BP Gulf well cap working so far

BP Plc's stricken oil well showed no sign of leaking on Friday after a new cap stopped crude flow into the Gulf of Mexico, but President Barack Obama cautioned there was more work to do before the gusher was permanently stopped.

BP conducted a pressure test on the well after choking it off with the new seal and cap on Thursday. Underwater robots scanned the sea floor for signs of oil leaks, which could mean the undersea well was damaged.

"We've seen no negative evidence of any breaching there," said Kent Wells, BP's senior vice president of exploration and production.

Obama, speaking at the White House, cautiously welcomed the news. "We won't be done until we actually know that we've killed the well and that we have a permanent solution in place. We're moving in that direction, but I don't want us to get too far ahead of ourselves."

The president is under fire to push BP to permanently plug the leak and clean up the mess as it harms the environment and economy across five states of the Gulf of Mexico. The spill has cut into multi-billion dollar fishing, tourism and drilling industries.

BP's shares inched higher in London on Friday on hopes that it has at last been able to stop the oil that has been leaking for the past three months and can focus on the cleanup.

After up to 48 hours of tests, BP aims to siphon all the oil coming out of the well with the seal installed this week and send it a mile up to ships on the water's surface.

The tests will show whether the well and cap are b enough to contain the oil if those vessels must disconnect during a hurricane or other emergency that may occur before relief wells permanently plug the leak.

A First

It was the first time BP managed to cap the flow since the April 20 explosion that killed 11 men and caused the worst offshore oil spill in U.S. history. The disaster has devastated fragile communities and ecosystems along the Gulf, hurting local economies and jobs.

Investors remained cautious as previous attempts to stop the leak did not work. Many in battered coastal communities remained skeptical as well.

"This is only the second day.
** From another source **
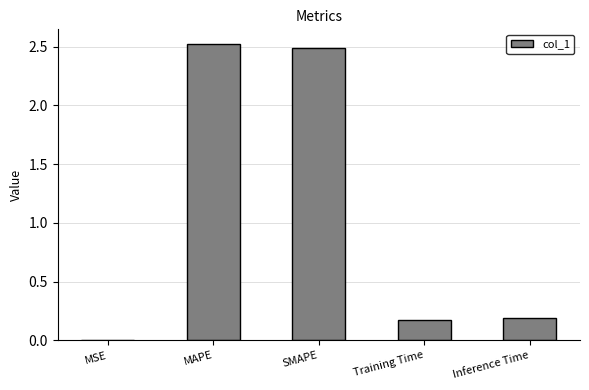

What is the maximum value shown in the chart?

2.5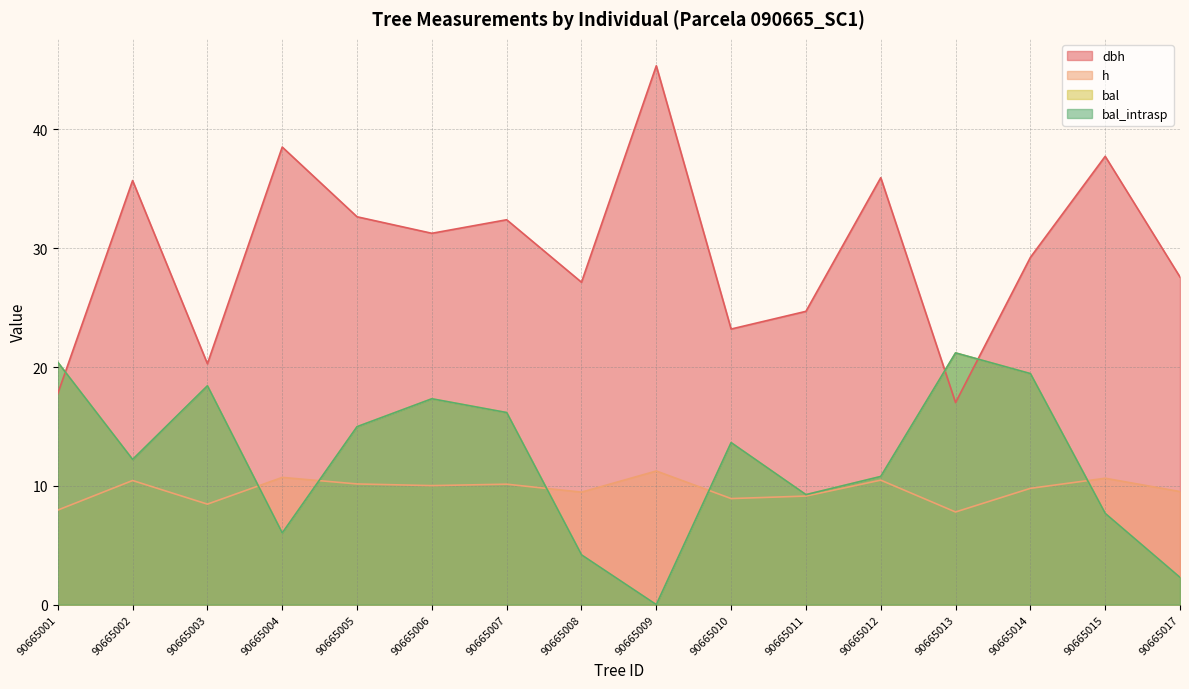

What are all the series names shown in the legend?

dbh, h, bal, bal_intrasp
I am not celebrating anything yet," said Cindy Nelson of Biloxi.

Estimates vary widely of BP's total costs, which will run on for many years as lawsuits wind their way through courts.

Three analysts surveyed by Reuters Insider television forecast BP will spend between $63 billion to $100 billion over the next 15 years in fines, cleanup costs and legal costs while analyst Peter Hutton at NCB Securities in London pegs total costs at $40 billion.
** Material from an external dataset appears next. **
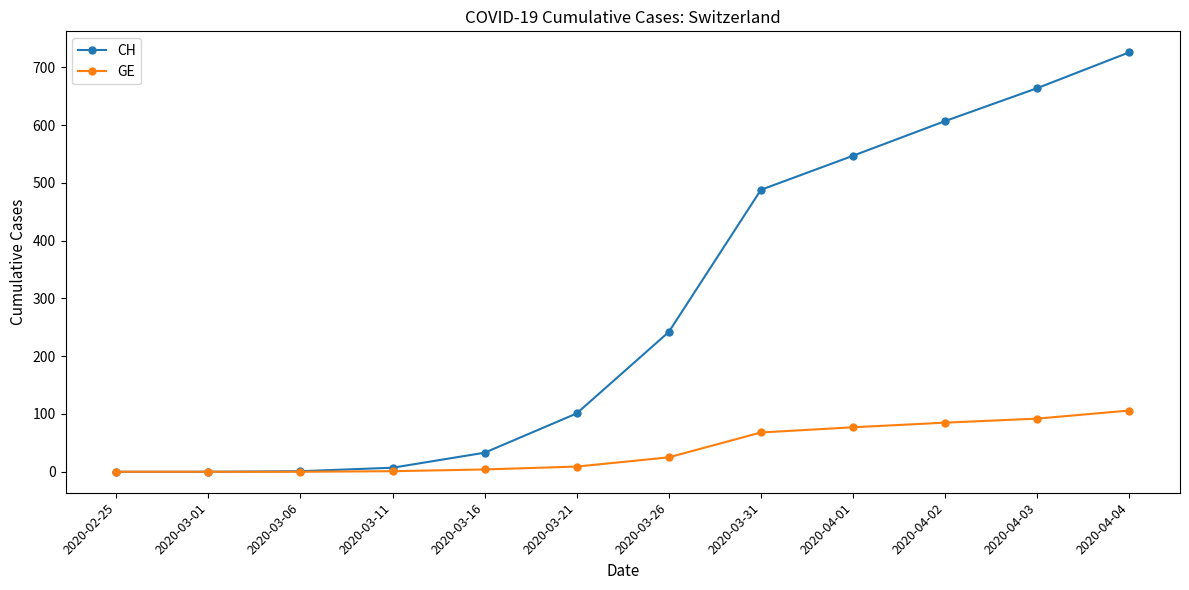

How many categories are shown in the chart?

12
"It's relief all around to see that (undersea) camera with no oil coming out," said Hutton. "But people recognize that they're not completely out of the woods."

The battered shares more than halved in value during the first two months of the crisis, but have bounced by more than 40 percent since touching a low in late June. About $65 billion has been wiped off BP's market value since the rig explosion.
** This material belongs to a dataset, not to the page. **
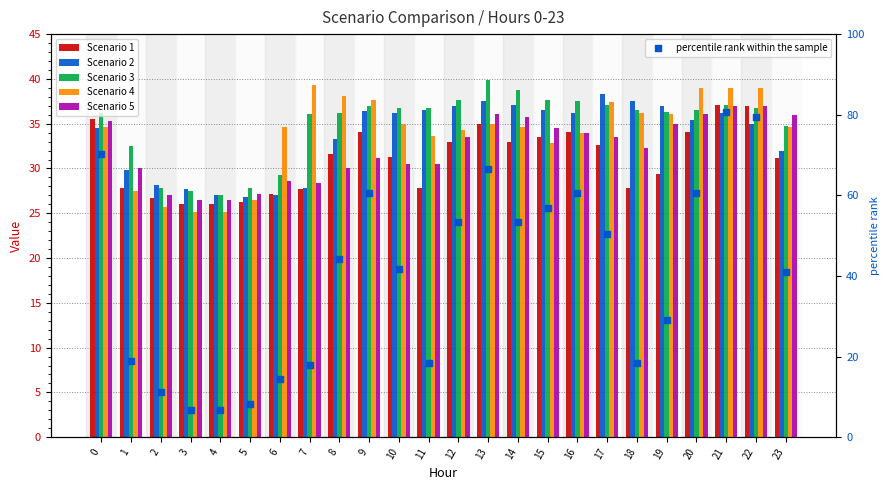

Is the value of Scenario 1 at 1 greater than the value of Scenario 2 at 20?

No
But investors welcomed reports that BP was moving closer to sealing the first deal in its planned $10 billion of non-core divestments to help pay for cleanup costs.

The company and bankers were finalizing details of the sales of assets, including some U.S. interests to Apache Corp, said CNBC and the Financial Times.

Political Environment

The good news about halting the oil flow in the Gulf was tempered by concern about BP's future in the United States.

The crisis has complicated U.S. relations with close ally Britain. Many Britons believe Washington is treating BP too harshly, to the detriment of pension funds and other investors there who have big stakes in the energy giant.

The U.S. Senate Foreign Relations Committee plans to ask BP officials to testify after the UK-based oil giant said it had lobbied the British government in 2007 over a prisoner transfer agreement with Libya.

U.S. Secretary of State Hillary Clinton told Britain's foreign minister in a phone call on Friday that Britain may want to communicate with the U.S. Congress about Libyan intelligence officer Abdel Basset al-Megrahi release.

The Scottish government denied on Friday it had any contact with BP before its decision last year to release the Libyan.

BP also faced new measures in the U.S. Congress. Lawmakers are considering a range of new rules that could require tougher safety regulations on offshore drilling or bar companies like BP from new offshore exploration leases.

The company will likely release the flow of oil again after the tests -- siphoning up to 80,000 barrels a day to ships until it can seal the well permanently.

That should be more than enough to capture the whole well output, as estimates put the spill rate at between 35,000 barrels (1.47 million gallons/5.56 million liters) and 60,000 barrels (2.5 million gallons/9.5 million liters) a day.

The British energy giant still expects to complete drilling a new well by early August to intersect the ruptured well -- which extends 2.5 miles under the seabed -- and seal it with mud and cement.